## Task data
-- Opening Marker --

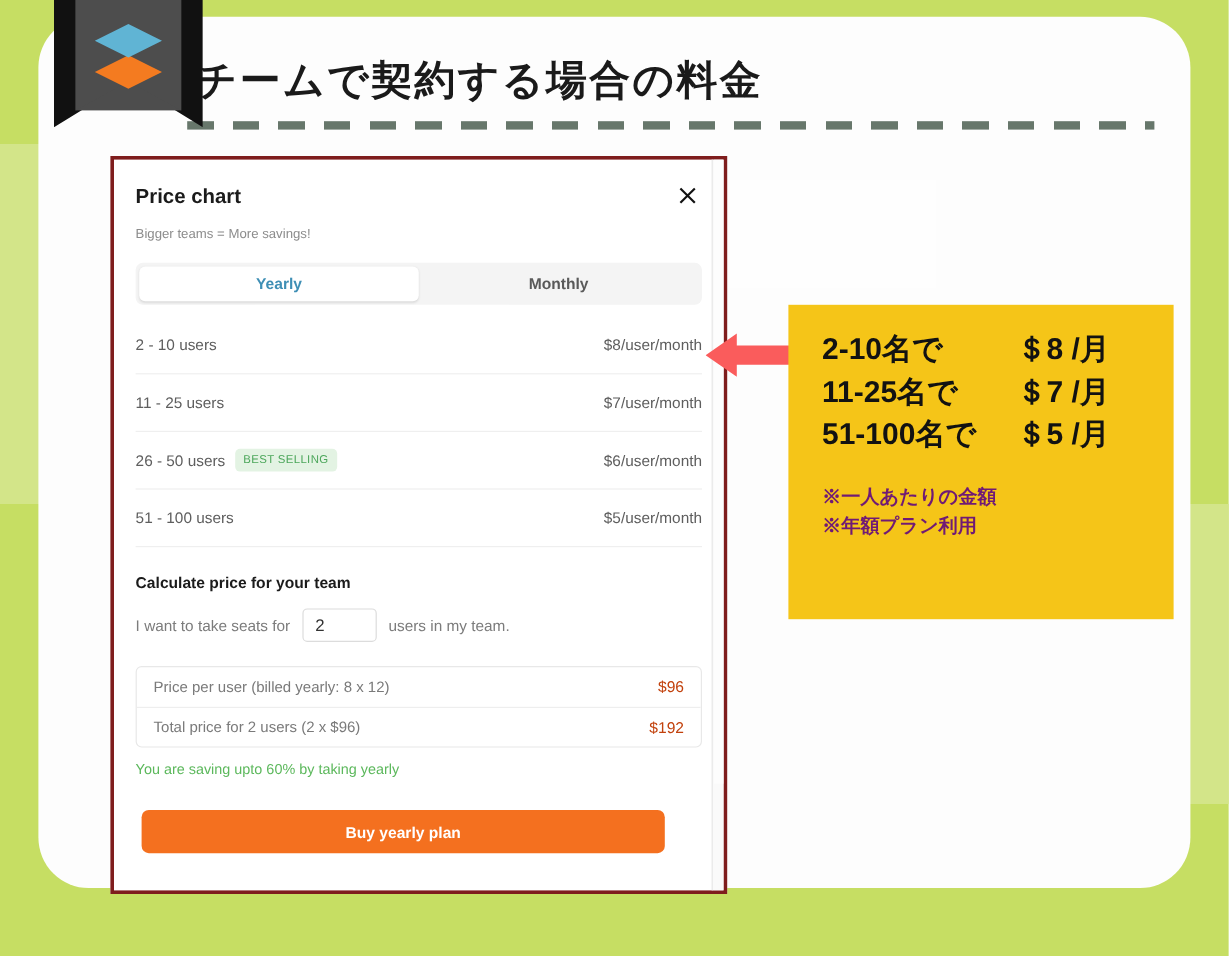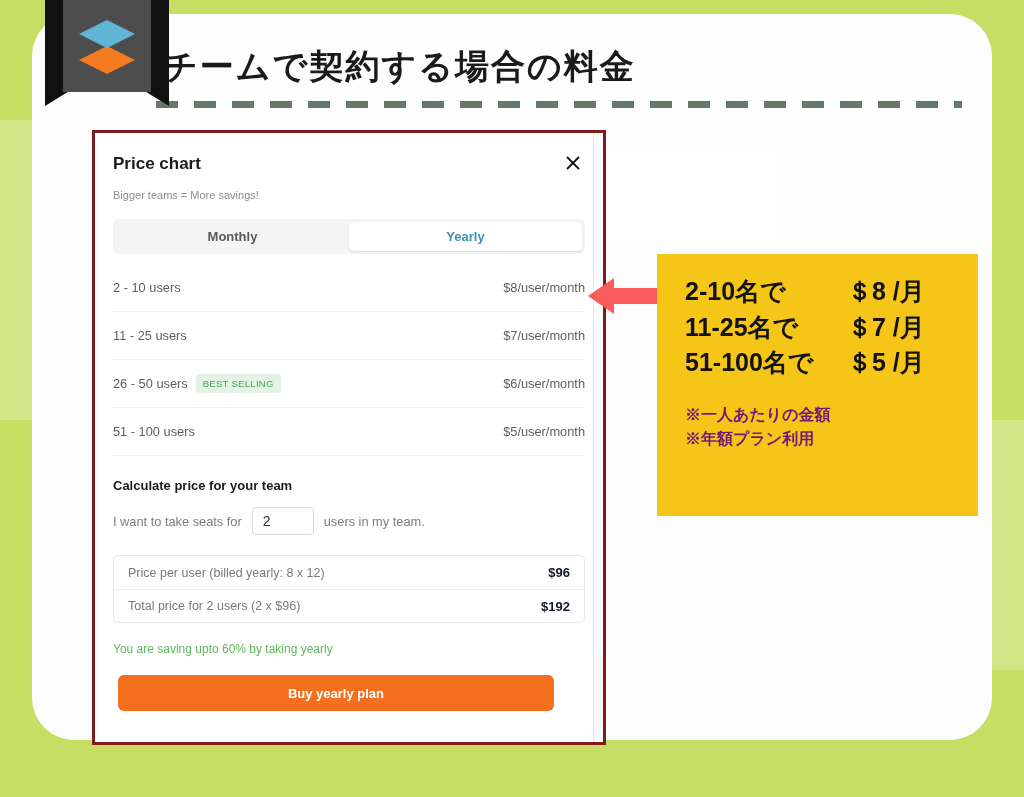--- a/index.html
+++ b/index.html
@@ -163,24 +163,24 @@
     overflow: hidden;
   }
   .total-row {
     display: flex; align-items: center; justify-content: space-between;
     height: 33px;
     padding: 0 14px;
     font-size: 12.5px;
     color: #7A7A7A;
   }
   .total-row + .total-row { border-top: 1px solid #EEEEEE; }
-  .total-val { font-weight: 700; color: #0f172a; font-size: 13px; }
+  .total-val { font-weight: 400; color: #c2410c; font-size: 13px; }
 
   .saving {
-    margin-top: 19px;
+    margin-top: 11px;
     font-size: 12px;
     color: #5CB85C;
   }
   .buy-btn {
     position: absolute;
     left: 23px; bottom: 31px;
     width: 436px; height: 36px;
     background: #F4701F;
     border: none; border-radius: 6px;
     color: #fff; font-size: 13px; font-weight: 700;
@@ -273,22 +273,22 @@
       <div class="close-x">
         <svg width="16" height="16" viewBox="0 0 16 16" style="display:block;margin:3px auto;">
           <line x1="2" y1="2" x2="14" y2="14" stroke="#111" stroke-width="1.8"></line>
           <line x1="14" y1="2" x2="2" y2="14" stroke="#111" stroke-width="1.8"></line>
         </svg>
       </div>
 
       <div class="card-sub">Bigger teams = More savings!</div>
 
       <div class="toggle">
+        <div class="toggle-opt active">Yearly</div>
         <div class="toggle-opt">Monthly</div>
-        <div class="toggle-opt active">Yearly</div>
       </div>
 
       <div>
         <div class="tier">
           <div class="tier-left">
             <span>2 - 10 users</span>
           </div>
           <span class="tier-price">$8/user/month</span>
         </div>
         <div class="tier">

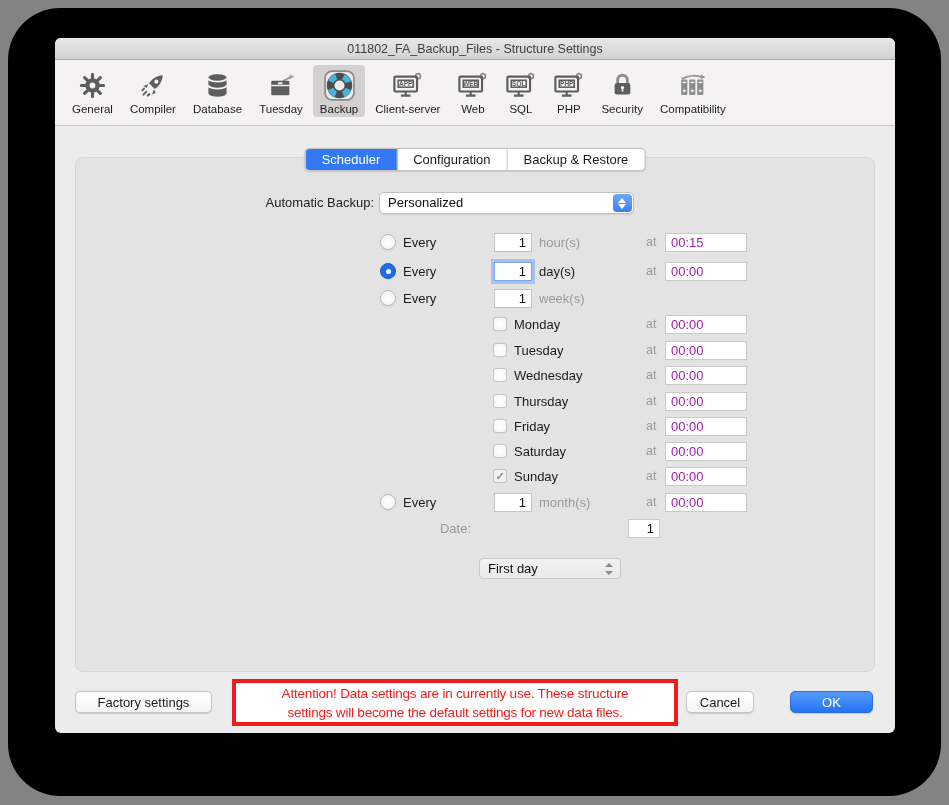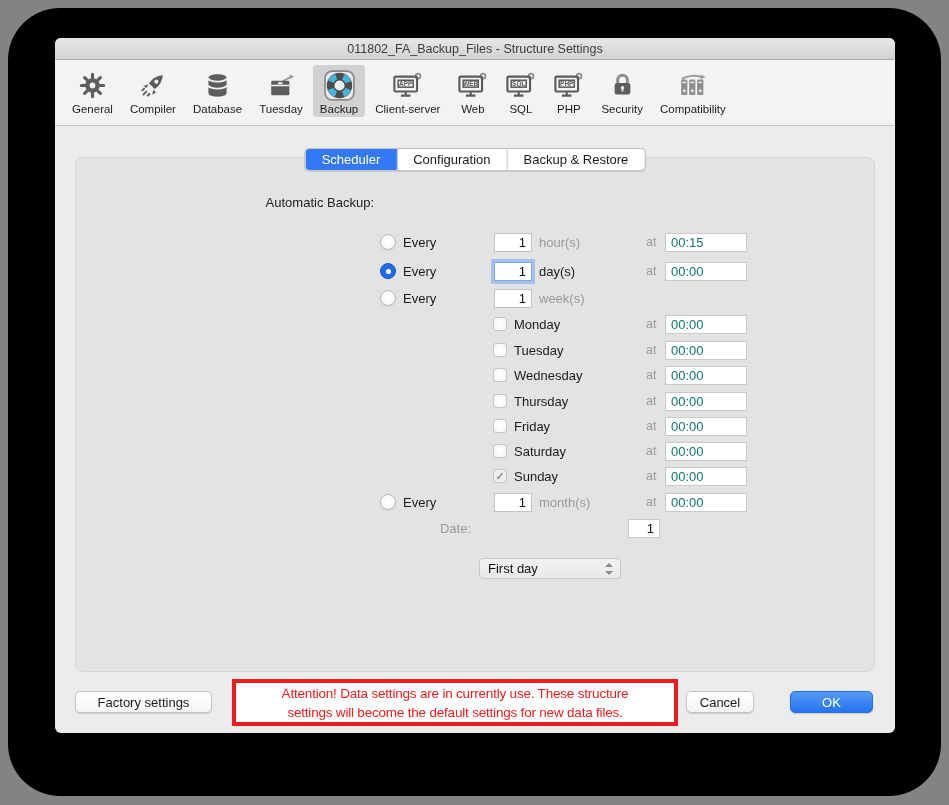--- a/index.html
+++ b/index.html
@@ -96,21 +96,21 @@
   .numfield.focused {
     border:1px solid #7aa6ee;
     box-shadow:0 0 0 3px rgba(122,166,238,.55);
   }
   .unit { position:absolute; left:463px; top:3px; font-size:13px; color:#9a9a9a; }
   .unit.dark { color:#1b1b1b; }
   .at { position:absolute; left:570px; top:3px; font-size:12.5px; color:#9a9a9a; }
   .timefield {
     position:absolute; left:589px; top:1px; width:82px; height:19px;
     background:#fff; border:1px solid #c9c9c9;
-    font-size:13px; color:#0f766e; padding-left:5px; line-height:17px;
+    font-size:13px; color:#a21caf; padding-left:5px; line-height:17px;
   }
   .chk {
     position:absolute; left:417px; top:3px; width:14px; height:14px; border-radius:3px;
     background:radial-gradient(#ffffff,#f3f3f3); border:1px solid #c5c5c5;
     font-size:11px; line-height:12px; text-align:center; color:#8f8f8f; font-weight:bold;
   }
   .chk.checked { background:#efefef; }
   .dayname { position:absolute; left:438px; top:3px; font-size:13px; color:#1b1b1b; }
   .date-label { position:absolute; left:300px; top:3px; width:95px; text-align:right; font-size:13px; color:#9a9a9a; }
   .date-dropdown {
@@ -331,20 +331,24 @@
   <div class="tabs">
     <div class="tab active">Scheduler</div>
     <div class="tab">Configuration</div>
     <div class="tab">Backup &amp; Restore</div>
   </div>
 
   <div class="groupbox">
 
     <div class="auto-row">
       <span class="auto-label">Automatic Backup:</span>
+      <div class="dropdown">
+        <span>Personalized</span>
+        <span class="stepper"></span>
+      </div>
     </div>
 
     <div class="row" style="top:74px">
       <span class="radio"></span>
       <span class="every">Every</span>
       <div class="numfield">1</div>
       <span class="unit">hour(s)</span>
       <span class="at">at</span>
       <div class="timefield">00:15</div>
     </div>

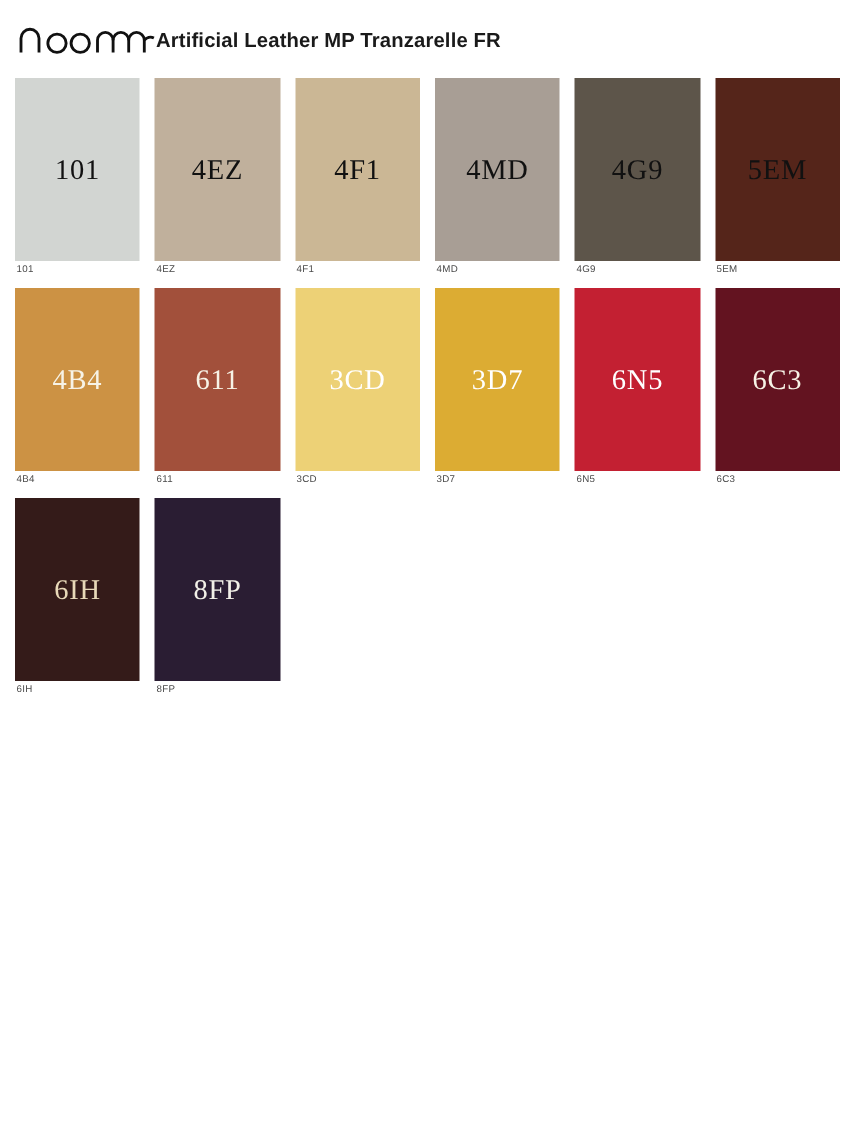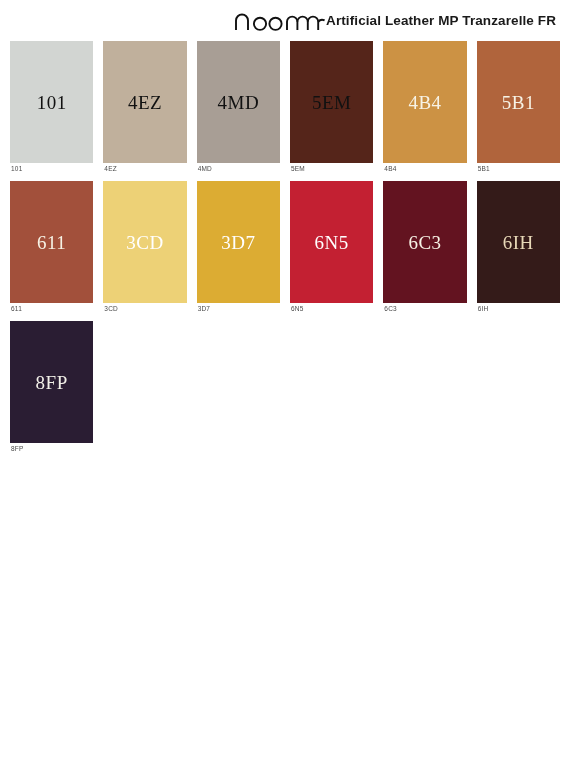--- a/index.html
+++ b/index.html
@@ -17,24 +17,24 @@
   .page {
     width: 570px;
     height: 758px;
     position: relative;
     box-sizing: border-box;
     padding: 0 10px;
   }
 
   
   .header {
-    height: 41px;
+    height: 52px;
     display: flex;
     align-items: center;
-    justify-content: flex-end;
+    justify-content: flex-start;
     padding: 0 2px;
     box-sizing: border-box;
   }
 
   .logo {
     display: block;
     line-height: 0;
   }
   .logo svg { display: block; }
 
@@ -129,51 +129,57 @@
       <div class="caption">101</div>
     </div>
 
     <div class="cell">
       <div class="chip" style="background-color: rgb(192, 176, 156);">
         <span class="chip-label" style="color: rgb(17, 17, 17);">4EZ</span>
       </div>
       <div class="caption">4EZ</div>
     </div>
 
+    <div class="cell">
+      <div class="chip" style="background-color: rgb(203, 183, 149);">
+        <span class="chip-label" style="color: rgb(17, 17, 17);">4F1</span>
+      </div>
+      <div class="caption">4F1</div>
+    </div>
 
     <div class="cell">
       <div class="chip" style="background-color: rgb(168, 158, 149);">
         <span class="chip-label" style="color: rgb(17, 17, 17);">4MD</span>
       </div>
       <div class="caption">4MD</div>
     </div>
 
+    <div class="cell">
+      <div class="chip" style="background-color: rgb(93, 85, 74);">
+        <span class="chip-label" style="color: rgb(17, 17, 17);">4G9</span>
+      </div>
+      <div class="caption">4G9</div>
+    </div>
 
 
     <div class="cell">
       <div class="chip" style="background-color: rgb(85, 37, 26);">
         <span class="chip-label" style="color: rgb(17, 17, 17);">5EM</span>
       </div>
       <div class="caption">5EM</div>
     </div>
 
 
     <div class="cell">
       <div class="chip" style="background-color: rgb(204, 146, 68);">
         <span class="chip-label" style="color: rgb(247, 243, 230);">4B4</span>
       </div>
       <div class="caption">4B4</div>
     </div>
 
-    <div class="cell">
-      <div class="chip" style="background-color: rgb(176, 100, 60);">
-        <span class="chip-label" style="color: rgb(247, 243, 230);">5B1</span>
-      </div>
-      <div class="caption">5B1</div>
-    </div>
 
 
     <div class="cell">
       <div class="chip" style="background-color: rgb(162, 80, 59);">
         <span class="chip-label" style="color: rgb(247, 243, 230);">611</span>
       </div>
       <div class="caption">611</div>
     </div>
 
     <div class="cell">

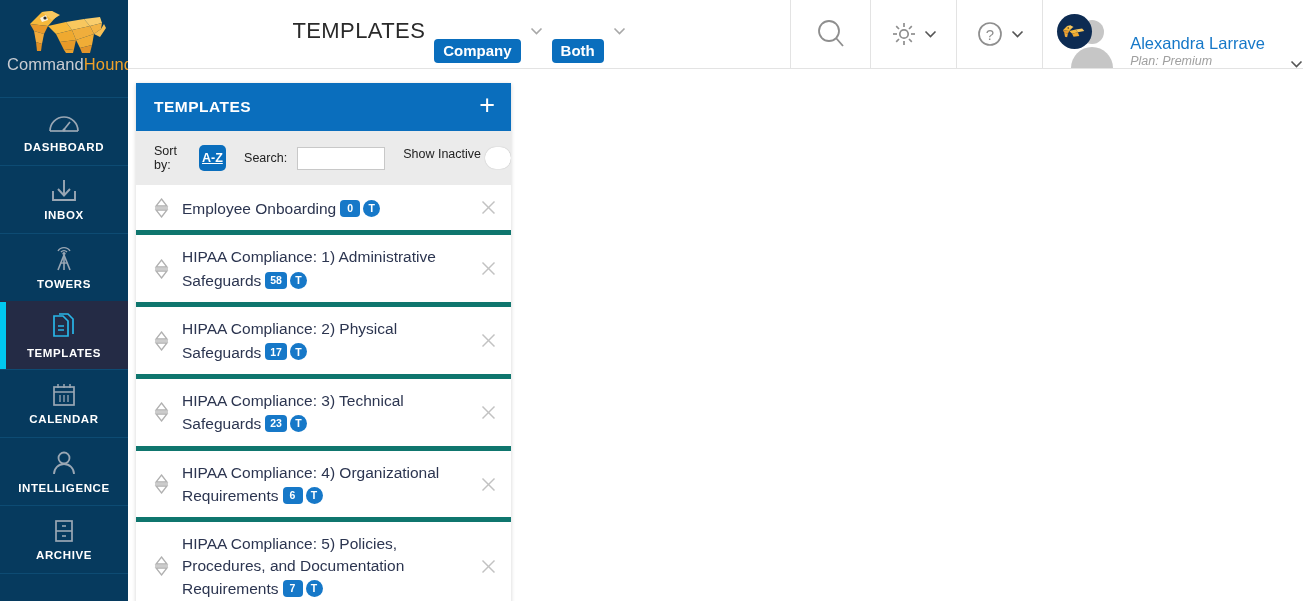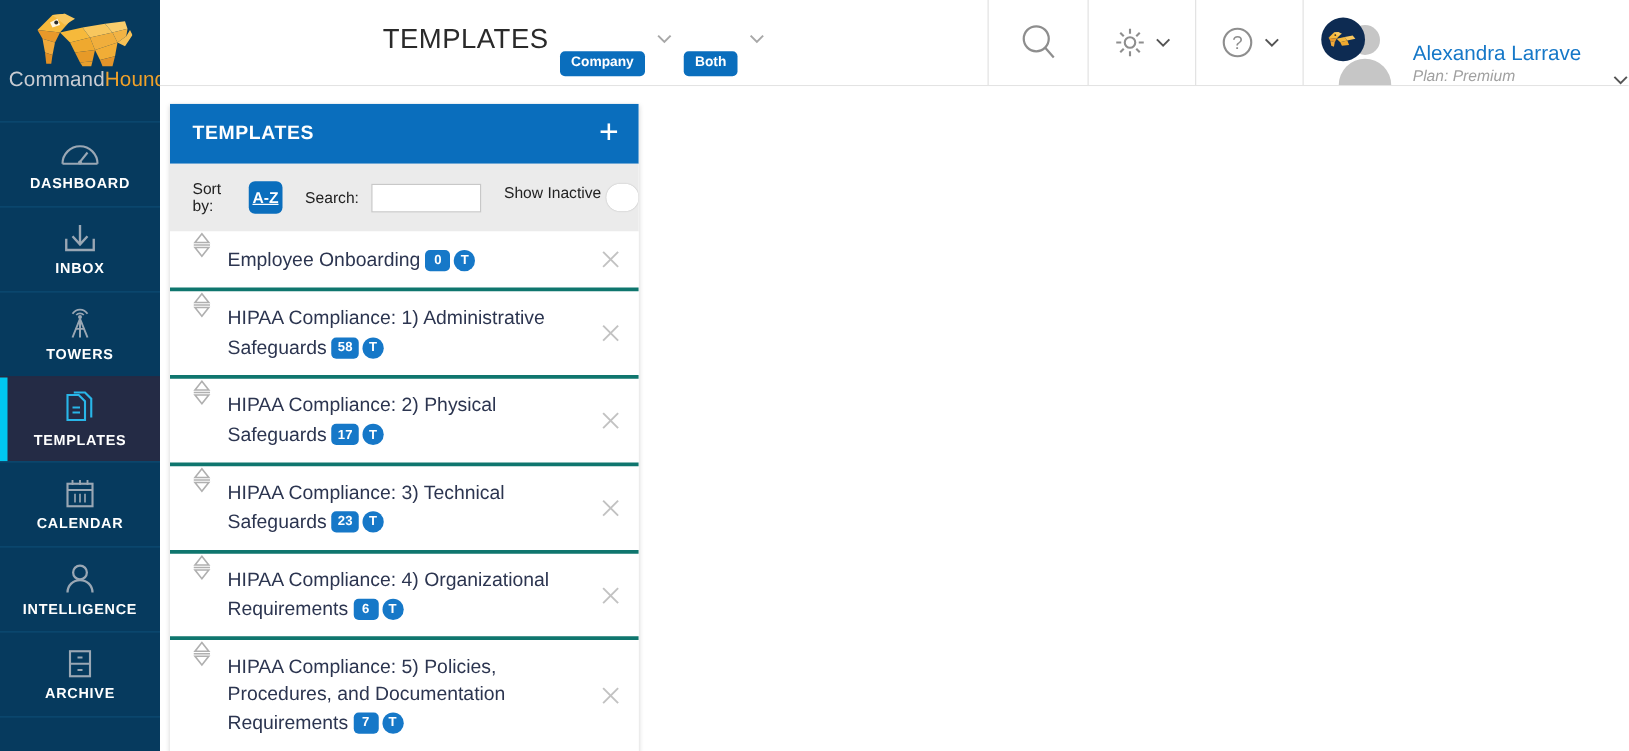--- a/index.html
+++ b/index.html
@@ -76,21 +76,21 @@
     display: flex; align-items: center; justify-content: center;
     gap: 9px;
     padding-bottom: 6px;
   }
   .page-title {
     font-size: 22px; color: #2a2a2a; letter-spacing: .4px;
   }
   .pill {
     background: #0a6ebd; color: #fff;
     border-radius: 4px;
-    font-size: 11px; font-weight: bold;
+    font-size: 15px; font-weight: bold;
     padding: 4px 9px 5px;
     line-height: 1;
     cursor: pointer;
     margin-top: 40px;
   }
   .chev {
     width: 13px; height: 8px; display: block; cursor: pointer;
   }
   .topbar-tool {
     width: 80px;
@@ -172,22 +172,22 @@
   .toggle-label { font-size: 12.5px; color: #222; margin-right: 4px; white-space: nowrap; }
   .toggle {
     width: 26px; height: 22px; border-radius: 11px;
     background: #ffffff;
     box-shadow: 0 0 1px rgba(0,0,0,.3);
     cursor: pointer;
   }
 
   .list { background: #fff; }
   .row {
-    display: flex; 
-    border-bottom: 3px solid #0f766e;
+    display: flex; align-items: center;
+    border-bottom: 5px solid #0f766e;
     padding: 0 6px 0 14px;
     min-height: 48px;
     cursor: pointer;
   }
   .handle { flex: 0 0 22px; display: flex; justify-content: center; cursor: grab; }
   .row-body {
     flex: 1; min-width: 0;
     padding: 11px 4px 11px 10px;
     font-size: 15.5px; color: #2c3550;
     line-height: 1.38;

-- Closing Marker --

## Task details
When a line of the entries contains "rgba", it counts; say how many such lines there are, and nothing more.

## Answer box
2